Irish offense rolls over Air Force
Welcome to "Touchdown Theater". Today's guest hosts? The Notre Dame Fighting Irish, who defeated Air Force Academy on Saturday in a game that turned into a highlight reel as the Irish scored touchdowns on their first six possessions in a 59-33 win that featured 1,125 combined offensive yards.
Notre Dame (4-2) was actually outgained 565 to 560 while scoring the most points at Notre Dame Stadium since a 62-0 win over Rutgers in Lou Holtz's final game as coach in 1996.
"We're getting closer," Notre Dame coach Brian Kelly said when asked if his offense is operating on maximum efficiency. "We would like to play faster but we're making strides. We have not arrived but the pieces are starting to come together for us.
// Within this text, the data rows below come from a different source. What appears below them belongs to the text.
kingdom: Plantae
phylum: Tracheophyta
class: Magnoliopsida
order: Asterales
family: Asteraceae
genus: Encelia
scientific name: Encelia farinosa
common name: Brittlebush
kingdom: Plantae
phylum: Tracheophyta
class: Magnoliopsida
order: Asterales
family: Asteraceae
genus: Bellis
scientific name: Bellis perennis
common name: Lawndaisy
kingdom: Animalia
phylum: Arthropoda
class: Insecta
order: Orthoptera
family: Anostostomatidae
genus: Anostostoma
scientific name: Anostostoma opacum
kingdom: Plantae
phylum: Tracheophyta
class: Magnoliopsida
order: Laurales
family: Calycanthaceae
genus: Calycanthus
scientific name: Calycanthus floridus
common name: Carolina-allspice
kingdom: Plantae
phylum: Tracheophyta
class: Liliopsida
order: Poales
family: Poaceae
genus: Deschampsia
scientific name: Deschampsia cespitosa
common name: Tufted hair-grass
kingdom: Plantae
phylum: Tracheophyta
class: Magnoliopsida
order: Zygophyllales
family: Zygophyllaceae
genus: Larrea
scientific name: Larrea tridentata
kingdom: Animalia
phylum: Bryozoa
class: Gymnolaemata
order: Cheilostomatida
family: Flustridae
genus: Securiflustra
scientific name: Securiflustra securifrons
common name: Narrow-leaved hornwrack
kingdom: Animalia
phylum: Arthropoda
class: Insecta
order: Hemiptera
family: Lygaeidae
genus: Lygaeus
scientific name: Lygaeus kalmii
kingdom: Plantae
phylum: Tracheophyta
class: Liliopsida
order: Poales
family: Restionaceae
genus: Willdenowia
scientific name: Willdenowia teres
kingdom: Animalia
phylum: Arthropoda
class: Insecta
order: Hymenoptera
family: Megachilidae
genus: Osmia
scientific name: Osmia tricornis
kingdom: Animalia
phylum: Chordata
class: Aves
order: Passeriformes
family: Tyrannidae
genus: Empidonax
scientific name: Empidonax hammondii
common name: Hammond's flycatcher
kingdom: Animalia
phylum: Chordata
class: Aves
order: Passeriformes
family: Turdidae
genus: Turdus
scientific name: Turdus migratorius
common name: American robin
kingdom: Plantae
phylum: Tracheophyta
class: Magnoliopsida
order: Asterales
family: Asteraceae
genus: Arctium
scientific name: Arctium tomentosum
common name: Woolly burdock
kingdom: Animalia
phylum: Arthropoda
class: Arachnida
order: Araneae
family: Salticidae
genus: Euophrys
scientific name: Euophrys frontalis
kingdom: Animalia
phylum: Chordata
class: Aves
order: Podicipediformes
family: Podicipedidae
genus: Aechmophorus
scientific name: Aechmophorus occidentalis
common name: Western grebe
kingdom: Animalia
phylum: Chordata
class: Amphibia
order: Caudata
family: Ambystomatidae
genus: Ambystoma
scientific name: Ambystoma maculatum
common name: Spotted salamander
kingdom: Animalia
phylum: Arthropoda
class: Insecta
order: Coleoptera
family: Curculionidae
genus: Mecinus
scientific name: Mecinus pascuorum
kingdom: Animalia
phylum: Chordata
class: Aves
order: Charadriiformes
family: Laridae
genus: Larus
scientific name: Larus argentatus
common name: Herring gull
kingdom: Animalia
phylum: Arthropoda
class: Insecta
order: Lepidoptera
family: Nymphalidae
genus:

We're getting there."
It's no longer "Turnover Tommy," as quarterback Tommy Rees was sometimes called earlier this year. "Touchdown Tommy" may be more appropriate after Rees threw four TD passes to four different receivers. After committing nine turnovers in the first four games, Rees has now thrown for seven touchdowns and had no turnovers in back-to-back wins over Purdue and Air Force (3-2).
Rees threw a gorgeous 34-yard touchdown pass to Michael Floyd that the receiver leaped and caught over an Air Force defender on the first drive of the game. He later threw touchdown passes of five yards to Tyler Eifert, 10 yards to Robby Toma and a 24-yarder to Theo Riddick.
"After the first two weeks, we just wanted to come out here and prove to everyone how good we can be on offense," Rees said. "Things are starting to come together right now. There's still work to do but we'll keep pushing forward."
For the second straight week, the Notre Dame defense forced a turnover on the opponents first play. Jamoris Slaughter stripped running back Asher Clark and Robert Blanton recovered. Slaughter added a juggling interception to set up another score as the Irish jumped out to a 42-16 lead at the break.
"We realize how good of an offense we can be if we minimize mistakes," running back Jonas Gray said.
Andrew Hendrix made his debut at quarterback and ran 78 yards on a keeper before being pulled down from behind to set up Notre Dame's final touchdown. The sophomore's running ability adds yet another dimension to an offense that has racked up a lot of yards but has struggled at times to score points.
Kelly said opponents can expect to see more of Hendrix in a limited role as the season progresses.
"They are starting to play the way I want them to play, and that is with more of a toughness, a mental toughness that when we get a chance we're going to put points on the board," Kelly said.